Wendell Cruz/FinishFirstPhotos

A week removed from COVID-19’s cancellation of college hoops, Seton Hall should be playing in their opening round game in Albany right now.

Yeah, my eyebrows perked up too — it’s somehow only been a week since everything was scrapped in the interest of national health. But it feels like a year.

With such an unprecedented event, the tournament hadn’t been skipped since 1938, there’s sure to be a wide spectrum of emotions ranging from anger to denial, but sure to include at least a dose of sadness.

That’s where I’m at.

Every passing update on social media seems so hollow.

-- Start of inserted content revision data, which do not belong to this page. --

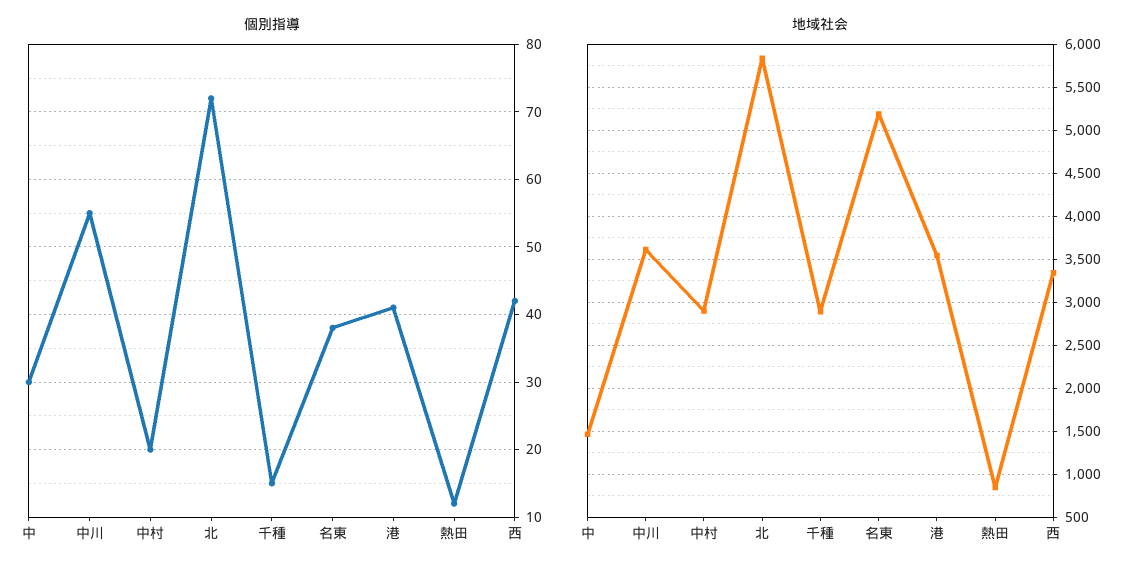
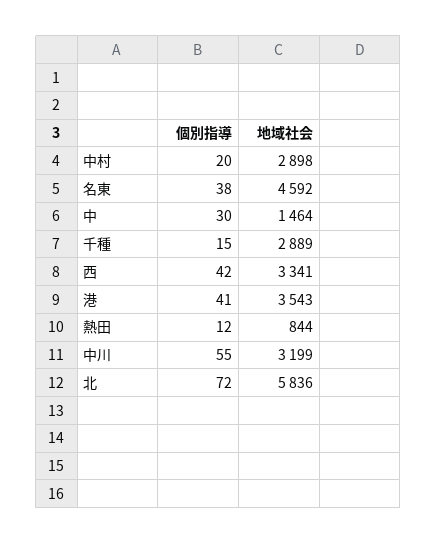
  {
    "個別指導": {
      "中": 30,
      "中川": 55,
      "中村": 20,
      "北": 72,
      "千種": 15,
      "名東": 38,
      "港": 41,
      "熱田": 12,
      "西": 42
    },
    "地域社会": {
      "中": 1464,
-     "中川": 3600,
+     "中川": 3199,
      "中村": 2898,
      "北": 5836,
      "千種": 2889,
-     "名東": 5200,
+     "名東": 4592,
      "港": 3543,
      "熱田": 844,
      "西": 3341
    }
  }

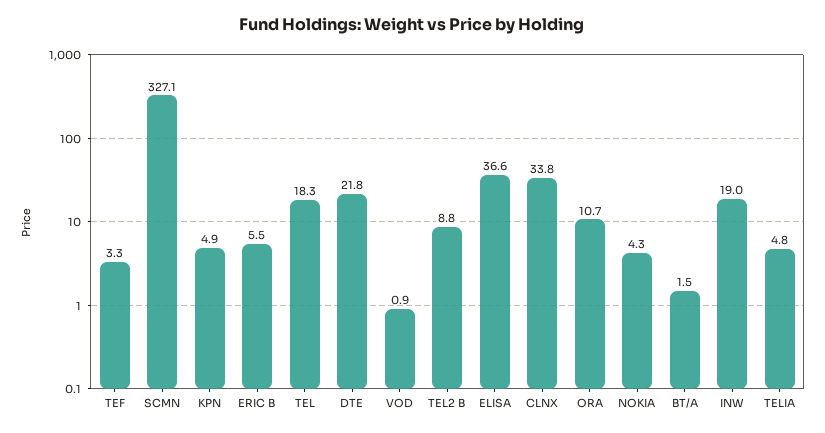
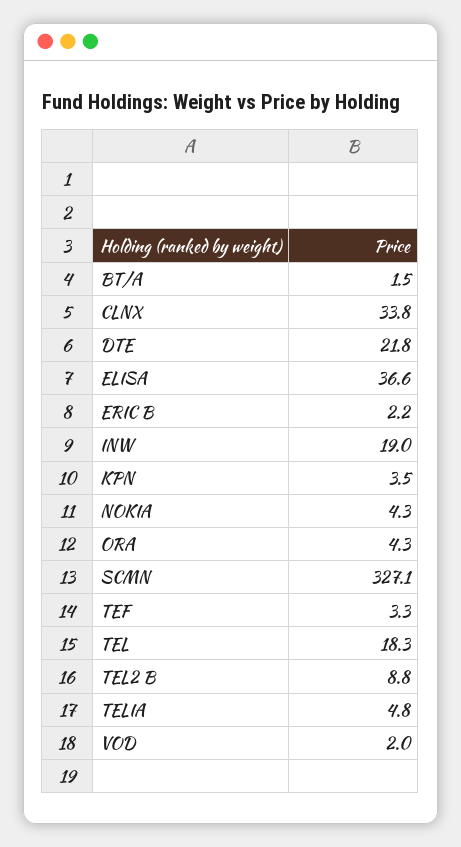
  {
    "TEF": 3.3,
    "SCMN": 327.1,
-   "KPN": 4.9,
+   "KPN": 3.5,
-   "ERIC B": 5.5,
+   "ERIC B": 2.2,
    "TEL": 18.3,
    "DTE": 21.8,
-   "VOD": 0.9,
+   "VOD": 2,
    "TEL2 B": 8.8,
    "ELISA": 36.6,
    "CLNX": 33.8,
-   "ORA": 10.7,
+   "ORA": 4.3,
    "NOKIA": 4.3,
    "BT/A": 1.5,
    "INW": 19,
    "TELIA": 4.8
  }

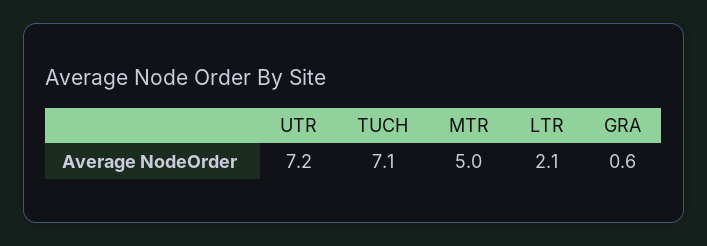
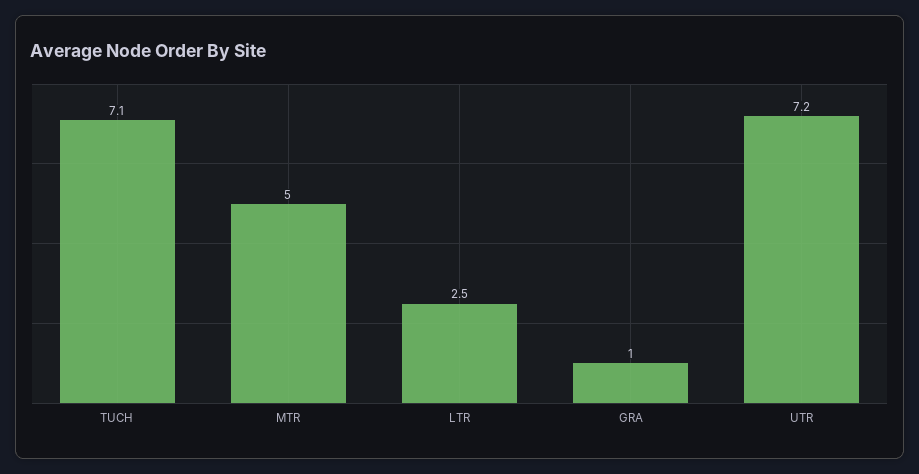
  {
    "UTR": 7.2,
    "TUCH": 7.1,
    "MTR": 5,
-   "LTR": 2.1,
+   "LTR": 2.5,
-   "GRA": 0.6
+   "GRA": 1
  }

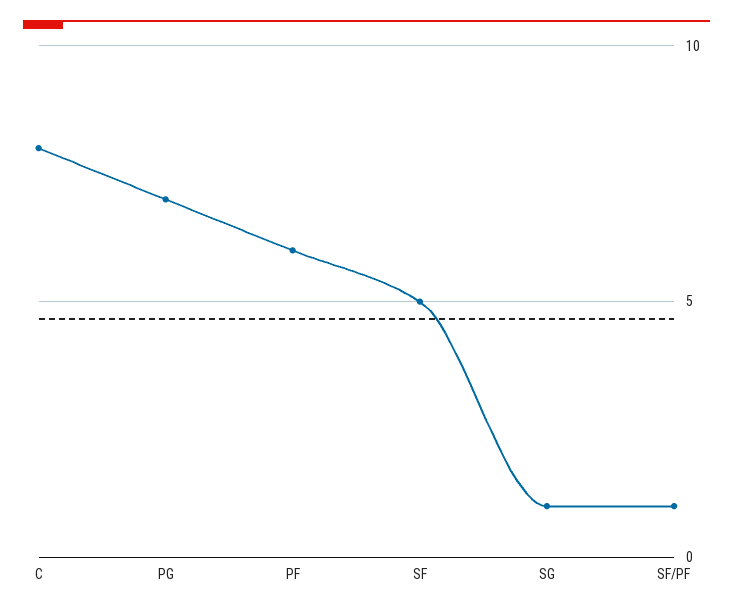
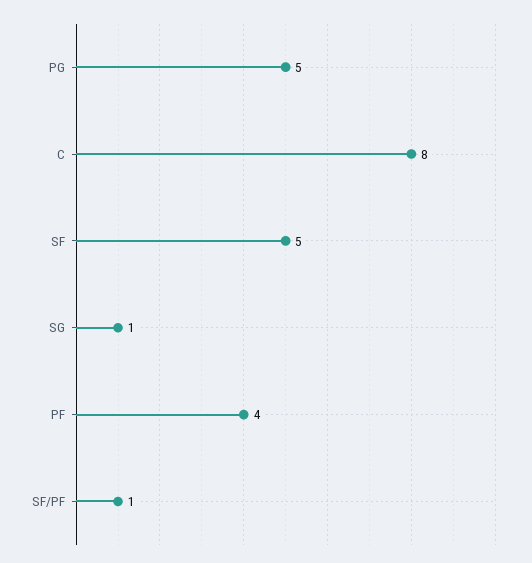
  {
    "C": 8,
-   "PG": 7,
+   "PG": 5,
-   "PF": 6,
+   "PF": 4,
    "SF": 5,
    "SG": 1,
    "SF/PF": 1
  }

So meaningless.

Final AP rankings: Seton Hall finished 15th, their best closing mark since finishing top-ten in 1992-93 heading into the Big Dance.

Myles Powell is a finalist for the West, and the Naismith awards.

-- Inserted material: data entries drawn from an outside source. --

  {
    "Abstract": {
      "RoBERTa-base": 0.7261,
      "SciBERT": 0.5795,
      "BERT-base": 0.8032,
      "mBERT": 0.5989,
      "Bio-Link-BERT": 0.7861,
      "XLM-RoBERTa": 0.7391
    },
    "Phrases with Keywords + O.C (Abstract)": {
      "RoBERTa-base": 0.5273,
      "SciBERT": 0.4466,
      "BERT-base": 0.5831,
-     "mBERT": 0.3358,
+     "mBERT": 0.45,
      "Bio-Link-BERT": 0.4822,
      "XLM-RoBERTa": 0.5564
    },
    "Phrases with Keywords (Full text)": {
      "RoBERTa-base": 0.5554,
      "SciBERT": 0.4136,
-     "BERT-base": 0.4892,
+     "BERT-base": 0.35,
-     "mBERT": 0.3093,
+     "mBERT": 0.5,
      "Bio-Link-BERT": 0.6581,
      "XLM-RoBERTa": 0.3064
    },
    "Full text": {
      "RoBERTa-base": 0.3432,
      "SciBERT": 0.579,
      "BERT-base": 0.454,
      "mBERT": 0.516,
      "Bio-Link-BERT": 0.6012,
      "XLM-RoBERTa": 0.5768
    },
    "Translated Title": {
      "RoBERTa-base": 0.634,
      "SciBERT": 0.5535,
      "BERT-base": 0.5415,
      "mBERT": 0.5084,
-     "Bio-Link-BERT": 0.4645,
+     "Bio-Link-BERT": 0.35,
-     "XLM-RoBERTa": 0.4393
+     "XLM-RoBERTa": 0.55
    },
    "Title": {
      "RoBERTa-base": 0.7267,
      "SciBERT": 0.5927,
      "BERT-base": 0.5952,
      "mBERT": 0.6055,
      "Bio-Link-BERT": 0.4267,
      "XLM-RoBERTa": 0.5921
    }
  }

And the students who have put together Seton Hall’s ‘The Voyage’ video series followed up with a must-see finale.

But for a team second only to the 1992-93 squad in weeks ranked over the course of a season to not get to show their worth — with a generational player on the roster — is simply heart-breaking.

It’s hard to care when a season feels so voided.

I wrote in my short-lived silver lining story killed off by a total cancellation of March Madness that the timing of COVID-19 is another flavor of John Clougherty.

It’s not far-fetched to say this is worse in many ways.

The outcome of Clougherty’s botched national title game call is much more focused and direct: A specific team got hosed in the crowning game of a long season.

But the imagined possibilities and half-written stories never to be properly completed that go along with this season are as agonizing as it gets.

Seton Hall lost a title game by a hair and while you may have disagreed with the call, there was closure. And it came at the 11th hour.

Closure this 2019-20 team will never truly see. And closure that was several years in the making: it couldn’t have possibly been more cruel to a star like Powell, who sacrificed personal stats and pro offers to come back for a fourth go-around.

Maybe this is easier for you.

The empty pages in your head can be amended  in such a way that sees Seton Hall make a respectful Final Four run and fall short, but still earning national glory.

Or more ambitious yet, Powell catches fire and Seton Hall wins it all, purging 1989 forever.

For the pessimistic, a season trending in the wrong direction was going to fizzle out in the first weekend anyway, so the pandemic sort of helped freeze a season in a Jurrasic Park-like amber.

But for me, the swift ending, or lack thereof, that pits this team somewhere in the vicinity of 1992-93 but certainly not above it, is brutally numbing.

There was so much to play for, so much more to find out. Emotions to bottle, and emotions to lobotomize. 

There was going to be… something. Now, there’s nothing.

Step aside Clougherty, because you have company.

While 2019-20 should be remembered for plenty of the right reasons, it will also never be forgotten for all of the wrong ones.